Learning from Errors
Section 3.2 of Ilyas et al. (2019) shows that training a model on only adversarial errors leads to non-trivial generalization on the original test set. We show that these experiments are a specific case of learning from errors.
A Counterintuitive Result
We take a completely mislabeled training set (without modifying the inputs) and use it to train a model that generalizes to the original test set. We then show that this result, and the results of Ilyas et al. (2019), are a special case of model distillation.
We begin with the following question: what if we took the images in the training set (without any adversarial perturbations) and mislabeled them? Since the inputs are unmodified and mislabeled, intuition says that a model trained on this dataset should not generalize to the correctly-labeled test set. Nevertheless, we show that this intuition fails – a model can generalize.
Two-dimensional Illustration of Model Distillation
We construct a dataset of adversarial examples using a two-dimensional binary classification problem. We generate 32 random two-dimensional data points in [0,1]^2 and assign each point a random binary label. We then train a small feed-forward neural network on these examples, predicting 32/32 of the examples correctly (panel (a) in the Figure below).
Next, we create adversarial examples for the original model using an l∞ ball of radius 0.12. In panel (a) of the Figure above, we display the ϵ-ball around each training point. In panel (b), we show the adversarial examples which cause the model to change its prediction (from correct to incorrect). We train a new feed-forward neural network on this dataset, resulting in the model in panel (c).
Conclusion
Our experiments show that a model can generalize from a mislabeled training set, even if the inputs are unmodified and the labels are incorrect. This is a special case of model distillation, where information about the original model is “leaked” into the mislabeled examples.
FAQs
Q: Why does this happen?
A: This phenomenon is a result of model distillation, where information about the original model is “leaked” into the mislabeled examples.
Q: Is this a problem?
A: No, this is not a problem. In fact, it shows that a model can generalize from a mislabeled training set, which can be useful in certain situations.

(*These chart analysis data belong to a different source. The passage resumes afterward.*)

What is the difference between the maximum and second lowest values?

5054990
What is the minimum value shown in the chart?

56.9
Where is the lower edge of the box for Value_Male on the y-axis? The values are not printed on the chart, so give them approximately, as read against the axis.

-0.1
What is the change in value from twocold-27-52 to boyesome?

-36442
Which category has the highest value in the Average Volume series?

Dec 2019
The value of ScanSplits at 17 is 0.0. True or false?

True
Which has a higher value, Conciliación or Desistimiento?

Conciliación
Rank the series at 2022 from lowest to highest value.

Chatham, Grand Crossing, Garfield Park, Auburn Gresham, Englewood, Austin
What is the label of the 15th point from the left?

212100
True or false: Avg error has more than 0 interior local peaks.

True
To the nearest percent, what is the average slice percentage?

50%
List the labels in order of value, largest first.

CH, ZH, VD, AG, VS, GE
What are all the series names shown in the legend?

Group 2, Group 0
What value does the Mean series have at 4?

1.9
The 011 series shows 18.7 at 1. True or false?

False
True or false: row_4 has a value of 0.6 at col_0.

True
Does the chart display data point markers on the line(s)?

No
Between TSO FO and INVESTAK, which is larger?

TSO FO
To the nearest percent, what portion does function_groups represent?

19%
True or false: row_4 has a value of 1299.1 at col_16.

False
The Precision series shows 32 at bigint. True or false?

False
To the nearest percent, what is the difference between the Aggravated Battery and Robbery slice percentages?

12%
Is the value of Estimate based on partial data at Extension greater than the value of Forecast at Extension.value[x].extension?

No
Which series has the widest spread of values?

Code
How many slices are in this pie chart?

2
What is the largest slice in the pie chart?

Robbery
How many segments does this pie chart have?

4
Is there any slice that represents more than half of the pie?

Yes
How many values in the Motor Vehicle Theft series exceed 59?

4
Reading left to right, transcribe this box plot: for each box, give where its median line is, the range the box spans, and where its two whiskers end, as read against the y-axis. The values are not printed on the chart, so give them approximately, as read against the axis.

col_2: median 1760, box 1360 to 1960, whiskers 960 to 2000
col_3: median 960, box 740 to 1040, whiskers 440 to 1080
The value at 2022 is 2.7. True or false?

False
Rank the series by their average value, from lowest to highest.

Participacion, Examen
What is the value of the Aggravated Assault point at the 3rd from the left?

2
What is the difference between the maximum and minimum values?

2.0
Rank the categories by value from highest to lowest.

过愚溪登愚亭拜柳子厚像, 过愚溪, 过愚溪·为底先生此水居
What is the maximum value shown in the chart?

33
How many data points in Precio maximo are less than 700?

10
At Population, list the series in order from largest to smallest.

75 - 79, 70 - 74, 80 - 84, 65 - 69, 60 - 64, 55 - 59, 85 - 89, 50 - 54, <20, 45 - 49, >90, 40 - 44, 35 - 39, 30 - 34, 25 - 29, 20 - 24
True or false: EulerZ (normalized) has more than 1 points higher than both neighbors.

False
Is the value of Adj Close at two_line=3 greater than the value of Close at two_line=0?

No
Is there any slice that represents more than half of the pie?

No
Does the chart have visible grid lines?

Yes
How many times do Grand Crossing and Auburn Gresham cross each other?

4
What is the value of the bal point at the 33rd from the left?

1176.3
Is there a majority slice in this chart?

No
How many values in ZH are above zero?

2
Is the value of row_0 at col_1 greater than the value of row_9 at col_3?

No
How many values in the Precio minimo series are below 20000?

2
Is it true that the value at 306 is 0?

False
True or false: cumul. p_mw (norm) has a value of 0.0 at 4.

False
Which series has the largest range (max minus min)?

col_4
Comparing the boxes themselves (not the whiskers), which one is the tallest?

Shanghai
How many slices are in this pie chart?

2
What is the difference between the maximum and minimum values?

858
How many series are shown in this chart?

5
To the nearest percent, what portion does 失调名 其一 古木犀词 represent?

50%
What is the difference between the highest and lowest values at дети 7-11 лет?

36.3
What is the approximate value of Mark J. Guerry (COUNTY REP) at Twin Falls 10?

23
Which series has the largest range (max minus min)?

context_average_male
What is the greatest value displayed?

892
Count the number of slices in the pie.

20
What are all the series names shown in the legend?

Q: Can this be used for good or bad?
A: This phenomenon can be used for both good and bad. For example, it can be used to train a model on a small dataset and then fine-tune it on a larger dataset, or it can be used to create a backdoor in a model.
Q: Is this a new phenomenon?
A: No, this phenomenon has been studied before in the context of model distillation. However, our experiments show that it can also occur in the context of mislabeled training sets.